THIBIERGE Stéphane


I wish to base myself on the definition of transference which Lacan gave in his seminar entitled The four fundamental concepts of Psycho-analysis, which is a sort of introduction to psycho-analysis : more precisely, it reopens a field which - in Lacan's own words - "by essence loses itself". In 1964, Lacan was addressing a new audience - mostly philosophers or people who had studied philosophie - and he had good reasons to believe that the field that had been opened by Freud had been closed after him (one of those reasons being that he had just been forbidden to teach).
Such is the context in which transference is defines as "actualizing the reality of the inconscious". And Lacan adds : the reality of the freudien unconscious requires what is consubstantial with it - sexuality - to be taken into consideration. The reality of the unconscious necessarily reflects the sexual reality. Note that this premise cannot be bypassed if one is to distinguish between the handling of transference in psycho-analysis, and suggestion as is often applied to questionable purposes in the fields of politics, teaching or medecine.
To some people, Lacan's definition came like a bomb-shell because he saw both the concept of transference and the reality it actualizes in an entirely new light.
Let us first consider transference as an "actualization". Any act implies responsability, hence taking risks, since no action can be completely guaranteed. Then, what is actualized? The reality of the unconscious, that is of the very thing that totally alters our perception of reality.
In our tradition, reality is seen as liable to become objective, conceptualized knowledge, which the subject, believing in such a thing as completeness of knowledge and self-completeness, may imagine to be his own.

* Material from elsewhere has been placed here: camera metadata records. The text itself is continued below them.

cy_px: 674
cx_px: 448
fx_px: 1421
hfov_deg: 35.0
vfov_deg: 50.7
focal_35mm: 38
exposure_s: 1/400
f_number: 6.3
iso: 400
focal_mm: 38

Transference is an act that questions such reality. What new light is here shed by psychoanalysis? Psycho-analysis shows the unconscious and its productions, their repetition and insistence, but it mainly shows that such repetition, such productions are directed. The knowledge involved is not self-contained because it is directed to another place - the place of the Other, as Lacan puts it. What is more, the subject does not pre-exist the process : on the contrary, the process is what brings him into existence. The subject is represented, so insists Lacan, by a signifier to another signifier, and what represents the subject originates in the place of the Other. This theory, though well-known, is still accepted with great difficulty. Although it is indeed the very foundation of both the concept and practice of transference in psychoanalysis, it is regularly distorted, and the subject is believed to pre-exist transference when, in very deed, he is direct consequence of it.
The split within knowledge, which is a constituent of the subject, the fact that knowledge can never be universal, the fact that any recognition of sameness is a lure, the necessary reference to the Other, all those represent what the analyst maintains open by virtue of his actual presence.

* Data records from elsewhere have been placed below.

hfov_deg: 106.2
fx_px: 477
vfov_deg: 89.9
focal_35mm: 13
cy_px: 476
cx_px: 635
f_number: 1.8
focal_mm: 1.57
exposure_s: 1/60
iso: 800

That is where sexuality is referred to, because the sexual reality is indeed what gives the psycho-analytical concepts of the unconscious and transference their objective basis. It is precisely because Lacan took the sexual reality into consideration that he was able to maintain that in transference the function of desire is primarily to be located by the analyst, who opens it and keeps it open.
The split within knowledge which appears in transference carries with it some irretrievable loss which is in very deed actualized by transference : there appears a hole within knowledge, the very hole in which speech originates. What is that lack a sign of ? It shows that it is both logically and actually impossible to consider knowledge as a finite whole, to guarantee an identity with sameness. What one faces is an irreductible difference, an otherness that is ultimately connected with the lack inherent in sex and desire.
It is impossible, says Lacan, to know everything about sex, while sex and the enigma it gives rise to are precisely the origin of any knowledge man may have. The fact that it is impossble to know everything about sex creates the hole in reality : because it is sexual reality, it then becomes unbearable - which means that no knowledge in the classic sense of the term, no knowledge that could ne recognized by conscience can account for it.
The loss that sex necessarily binds up with knowledge is precisely what the Freudian unconscious reveals as the object of the drive : though an object which cannot be grasped and which is devoid of meaning, it is spoken and acted, and Lacan terms it "objet petit a". But, says Lacan, though psycho-analysis may give reprsentation to that loss which is inherent in sexual reality, it does not follow that it is taken into account : on the contrary, it is a source of obscurantism in official knowledge.
That is precisely what is at stake with tranference and the opening it creates : any knowledge which is going on, including psycho-analytical knowledge, has a tendency to throw out everything which is the spring of a possible truth. In psycho-analytical practice, such a spring is the acknowledgement of the consequences of objet petit a. That is what allows knowledge to be split, at the cost of a loss. We are aware of the fact that, when knowledge and transference are dissociated, such loss can easily be exorcised by recourse to a form of behaviour involving exclusion - and there lies our responsability.